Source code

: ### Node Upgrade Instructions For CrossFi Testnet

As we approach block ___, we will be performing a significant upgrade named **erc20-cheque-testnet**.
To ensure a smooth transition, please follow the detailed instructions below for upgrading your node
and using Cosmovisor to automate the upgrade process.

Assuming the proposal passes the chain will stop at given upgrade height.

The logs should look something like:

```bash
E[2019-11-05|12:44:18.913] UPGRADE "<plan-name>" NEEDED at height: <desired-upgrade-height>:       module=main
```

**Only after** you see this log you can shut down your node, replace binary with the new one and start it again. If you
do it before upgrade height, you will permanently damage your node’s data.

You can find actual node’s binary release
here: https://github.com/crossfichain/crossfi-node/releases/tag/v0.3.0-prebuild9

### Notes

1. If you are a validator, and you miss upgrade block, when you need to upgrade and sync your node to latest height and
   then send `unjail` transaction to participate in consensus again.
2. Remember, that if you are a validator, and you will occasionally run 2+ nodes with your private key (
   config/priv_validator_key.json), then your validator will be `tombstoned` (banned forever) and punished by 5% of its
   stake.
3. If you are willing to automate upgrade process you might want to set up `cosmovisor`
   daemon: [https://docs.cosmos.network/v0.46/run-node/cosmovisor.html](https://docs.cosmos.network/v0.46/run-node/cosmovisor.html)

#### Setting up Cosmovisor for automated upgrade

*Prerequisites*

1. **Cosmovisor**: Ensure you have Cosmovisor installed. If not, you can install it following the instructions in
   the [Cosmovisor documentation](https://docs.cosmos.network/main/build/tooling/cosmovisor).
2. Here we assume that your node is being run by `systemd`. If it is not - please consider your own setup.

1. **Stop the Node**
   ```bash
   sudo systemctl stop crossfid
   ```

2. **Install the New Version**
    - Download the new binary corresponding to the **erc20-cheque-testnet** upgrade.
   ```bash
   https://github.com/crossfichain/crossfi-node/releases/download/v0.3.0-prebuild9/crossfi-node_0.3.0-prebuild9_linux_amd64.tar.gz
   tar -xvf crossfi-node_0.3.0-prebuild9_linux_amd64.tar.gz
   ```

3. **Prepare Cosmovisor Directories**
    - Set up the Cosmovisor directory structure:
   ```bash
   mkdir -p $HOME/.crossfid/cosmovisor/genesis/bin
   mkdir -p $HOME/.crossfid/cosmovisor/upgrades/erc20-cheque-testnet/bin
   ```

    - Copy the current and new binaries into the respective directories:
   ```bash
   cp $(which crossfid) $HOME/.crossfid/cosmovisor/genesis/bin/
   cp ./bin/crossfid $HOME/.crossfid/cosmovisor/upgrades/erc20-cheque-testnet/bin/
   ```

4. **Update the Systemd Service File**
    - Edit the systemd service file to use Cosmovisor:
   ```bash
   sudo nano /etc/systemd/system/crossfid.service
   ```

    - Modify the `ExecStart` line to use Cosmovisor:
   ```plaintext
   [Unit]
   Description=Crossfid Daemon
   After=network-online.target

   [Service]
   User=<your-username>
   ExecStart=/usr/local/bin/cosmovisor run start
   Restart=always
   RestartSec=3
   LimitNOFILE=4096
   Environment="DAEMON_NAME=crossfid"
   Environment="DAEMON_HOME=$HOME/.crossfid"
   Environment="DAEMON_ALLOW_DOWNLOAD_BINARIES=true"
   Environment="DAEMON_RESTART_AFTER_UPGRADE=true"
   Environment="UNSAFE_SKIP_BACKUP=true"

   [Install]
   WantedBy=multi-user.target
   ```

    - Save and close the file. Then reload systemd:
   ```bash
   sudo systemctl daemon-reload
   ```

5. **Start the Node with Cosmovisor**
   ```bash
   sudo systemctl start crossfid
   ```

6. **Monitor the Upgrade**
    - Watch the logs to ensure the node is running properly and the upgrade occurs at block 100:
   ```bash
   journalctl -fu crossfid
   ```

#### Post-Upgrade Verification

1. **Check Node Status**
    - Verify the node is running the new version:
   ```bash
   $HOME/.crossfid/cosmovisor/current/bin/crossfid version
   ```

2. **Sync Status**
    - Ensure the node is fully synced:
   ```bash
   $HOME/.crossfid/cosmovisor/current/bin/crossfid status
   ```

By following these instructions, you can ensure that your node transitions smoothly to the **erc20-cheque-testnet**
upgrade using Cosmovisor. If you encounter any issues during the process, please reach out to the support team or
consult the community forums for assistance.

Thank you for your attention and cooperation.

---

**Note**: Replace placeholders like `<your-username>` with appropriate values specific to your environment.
__________________________________________________
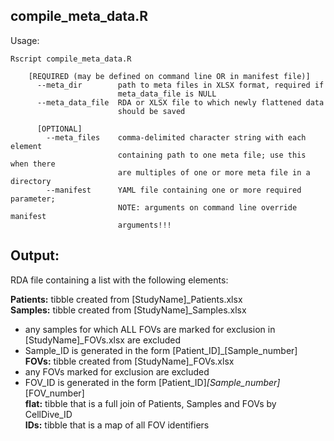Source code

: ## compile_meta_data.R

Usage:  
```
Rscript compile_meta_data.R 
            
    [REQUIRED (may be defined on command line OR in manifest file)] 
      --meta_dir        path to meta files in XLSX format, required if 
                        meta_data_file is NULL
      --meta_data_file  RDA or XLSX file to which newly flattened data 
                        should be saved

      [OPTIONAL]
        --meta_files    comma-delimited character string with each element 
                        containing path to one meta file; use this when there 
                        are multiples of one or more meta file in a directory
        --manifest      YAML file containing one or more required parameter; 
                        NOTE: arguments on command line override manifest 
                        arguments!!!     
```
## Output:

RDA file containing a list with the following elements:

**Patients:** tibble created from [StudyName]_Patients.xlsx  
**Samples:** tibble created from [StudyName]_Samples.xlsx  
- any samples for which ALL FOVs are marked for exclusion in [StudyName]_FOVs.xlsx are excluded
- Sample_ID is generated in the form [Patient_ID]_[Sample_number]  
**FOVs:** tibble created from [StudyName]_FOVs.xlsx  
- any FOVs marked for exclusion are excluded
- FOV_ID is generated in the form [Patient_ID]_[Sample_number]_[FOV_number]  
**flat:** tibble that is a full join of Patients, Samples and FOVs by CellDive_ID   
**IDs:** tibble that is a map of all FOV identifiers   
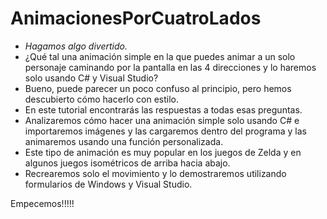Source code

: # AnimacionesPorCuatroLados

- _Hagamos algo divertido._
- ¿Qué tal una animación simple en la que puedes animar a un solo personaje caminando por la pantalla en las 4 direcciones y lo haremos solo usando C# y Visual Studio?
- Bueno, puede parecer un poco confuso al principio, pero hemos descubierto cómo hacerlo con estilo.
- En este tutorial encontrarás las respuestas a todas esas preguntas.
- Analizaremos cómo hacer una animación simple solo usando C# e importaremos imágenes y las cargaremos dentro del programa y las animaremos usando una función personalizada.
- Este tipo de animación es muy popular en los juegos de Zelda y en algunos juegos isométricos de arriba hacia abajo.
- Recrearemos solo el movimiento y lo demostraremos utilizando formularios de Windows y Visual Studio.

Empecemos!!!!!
__________________________________________________
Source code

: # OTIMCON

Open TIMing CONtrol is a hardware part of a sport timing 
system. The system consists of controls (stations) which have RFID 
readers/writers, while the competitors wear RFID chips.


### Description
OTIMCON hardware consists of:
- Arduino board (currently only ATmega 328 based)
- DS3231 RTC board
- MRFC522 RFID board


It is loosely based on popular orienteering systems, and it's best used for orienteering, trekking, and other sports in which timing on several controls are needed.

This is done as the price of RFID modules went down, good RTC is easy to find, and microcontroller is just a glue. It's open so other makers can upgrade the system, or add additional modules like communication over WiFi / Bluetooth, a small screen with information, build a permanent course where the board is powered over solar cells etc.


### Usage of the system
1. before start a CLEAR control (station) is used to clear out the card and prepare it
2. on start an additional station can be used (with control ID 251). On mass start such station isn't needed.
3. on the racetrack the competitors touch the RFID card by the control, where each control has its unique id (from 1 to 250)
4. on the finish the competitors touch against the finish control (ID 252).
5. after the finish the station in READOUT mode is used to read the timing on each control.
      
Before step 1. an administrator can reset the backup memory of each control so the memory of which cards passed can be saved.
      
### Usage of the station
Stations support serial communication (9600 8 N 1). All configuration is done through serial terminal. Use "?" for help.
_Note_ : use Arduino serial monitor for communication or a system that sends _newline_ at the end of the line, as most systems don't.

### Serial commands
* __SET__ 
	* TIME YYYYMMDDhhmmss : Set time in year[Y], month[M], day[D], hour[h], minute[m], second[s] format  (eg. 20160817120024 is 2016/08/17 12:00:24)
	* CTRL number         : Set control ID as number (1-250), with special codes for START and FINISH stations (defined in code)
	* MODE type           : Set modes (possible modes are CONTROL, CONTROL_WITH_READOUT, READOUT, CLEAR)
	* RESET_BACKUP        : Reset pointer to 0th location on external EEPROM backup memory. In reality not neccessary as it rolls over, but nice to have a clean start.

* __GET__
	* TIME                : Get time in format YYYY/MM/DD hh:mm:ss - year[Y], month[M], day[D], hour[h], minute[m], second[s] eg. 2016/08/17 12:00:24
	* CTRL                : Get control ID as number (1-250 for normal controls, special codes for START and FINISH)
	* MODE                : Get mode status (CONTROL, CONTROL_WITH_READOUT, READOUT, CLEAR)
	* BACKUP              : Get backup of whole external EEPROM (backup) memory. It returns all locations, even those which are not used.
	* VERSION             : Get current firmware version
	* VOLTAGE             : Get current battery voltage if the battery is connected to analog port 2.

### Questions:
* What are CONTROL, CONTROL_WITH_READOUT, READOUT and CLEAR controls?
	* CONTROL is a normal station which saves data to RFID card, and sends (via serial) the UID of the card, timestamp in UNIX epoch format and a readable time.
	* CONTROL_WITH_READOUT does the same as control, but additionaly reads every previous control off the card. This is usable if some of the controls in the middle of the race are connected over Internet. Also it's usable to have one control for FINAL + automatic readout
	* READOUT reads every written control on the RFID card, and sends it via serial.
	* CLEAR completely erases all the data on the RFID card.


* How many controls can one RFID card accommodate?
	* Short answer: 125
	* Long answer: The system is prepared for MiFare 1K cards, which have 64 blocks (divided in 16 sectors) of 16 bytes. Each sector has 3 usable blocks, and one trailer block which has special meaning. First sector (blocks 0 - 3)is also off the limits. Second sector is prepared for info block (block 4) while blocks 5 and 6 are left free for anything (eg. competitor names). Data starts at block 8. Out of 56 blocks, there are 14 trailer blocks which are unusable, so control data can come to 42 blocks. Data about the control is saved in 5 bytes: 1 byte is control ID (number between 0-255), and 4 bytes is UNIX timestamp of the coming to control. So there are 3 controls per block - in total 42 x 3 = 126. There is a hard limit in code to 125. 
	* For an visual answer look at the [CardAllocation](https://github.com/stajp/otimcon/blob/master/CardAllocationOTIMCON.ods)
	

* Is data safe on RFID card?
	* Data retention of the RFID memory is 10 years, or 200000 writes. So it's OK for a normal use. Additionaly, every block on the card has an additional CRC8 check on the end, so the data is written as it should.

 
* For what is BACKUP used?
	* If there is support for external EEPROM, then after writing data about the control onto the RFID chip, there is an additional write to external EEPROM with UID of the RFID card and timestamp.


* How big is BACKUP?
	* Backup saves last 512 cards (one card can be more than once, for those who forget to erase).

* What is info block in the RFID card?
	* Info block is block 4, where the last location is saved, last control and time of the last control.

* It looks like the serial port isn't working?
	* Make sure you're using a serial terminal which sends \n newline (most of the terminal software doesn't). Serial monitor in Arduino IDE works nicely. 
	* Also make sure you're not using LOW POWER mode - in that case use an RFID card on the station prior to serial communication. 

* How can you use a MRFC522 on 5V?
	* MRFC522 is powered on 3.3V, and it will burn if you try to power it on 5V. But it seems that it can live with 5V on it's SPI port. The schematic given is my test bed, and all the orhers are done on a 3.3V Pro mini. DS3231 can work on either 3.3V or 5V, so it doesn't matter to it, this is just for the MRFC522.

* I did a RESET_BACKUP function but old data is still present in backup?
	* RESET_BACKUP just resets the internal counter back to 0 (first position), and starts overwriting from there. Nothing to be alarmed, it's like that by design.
__________________________________________________
The lines to set down run from the line with "created from [StudyName]_FOVs.xlsx" up to and including the line with "Empecemos!!!!!" in the entries above. Reproduce them exactly, with no pictures.

**FOVs:** tibble created from [StudyName]_FOVs.xlsx  
- any FOVs marked for exclusion are excluded
- FOV_ID is generated in the form [Patient_ID]_[Sample_number]_[FOV_number]  
**flat:** tibble that is a full join of Patients, Samples and FOVs by CellDive_ID   
**IDs:** tibble that is a map of all FOV identifiers   
Source code

: # AnimacionesPorCuatroLados

- _Hagamos algo divertido._
- ¿Qué tal una animación simple en la que puedes animar a un solo personaje caminando por la pantalla en las 4 direcciones y lo haremos solo usando C# y Visual Studio?
- Bueno, puede parecer un poco confuso al principio, pero hemos descubierto cómo hacerlo con estilo.
- En este tutorial encontrarás las respuestas a todas esas preguntas.
- Analizaremos cómo hacer una animación simple solo usando C# e importaremos imágenes y las cargaremos dentro del programa y las animaremos usando una función personalizada.
- Este tipo de animación es muy popular en los juegos de Zelda y en algunos juegos isométricos de arriba hacia abajo.
- Recrearemos solo el movimiento y lo demostraremos utilizando formularios de Windows y Visual Studio.

Empecemos!!!!!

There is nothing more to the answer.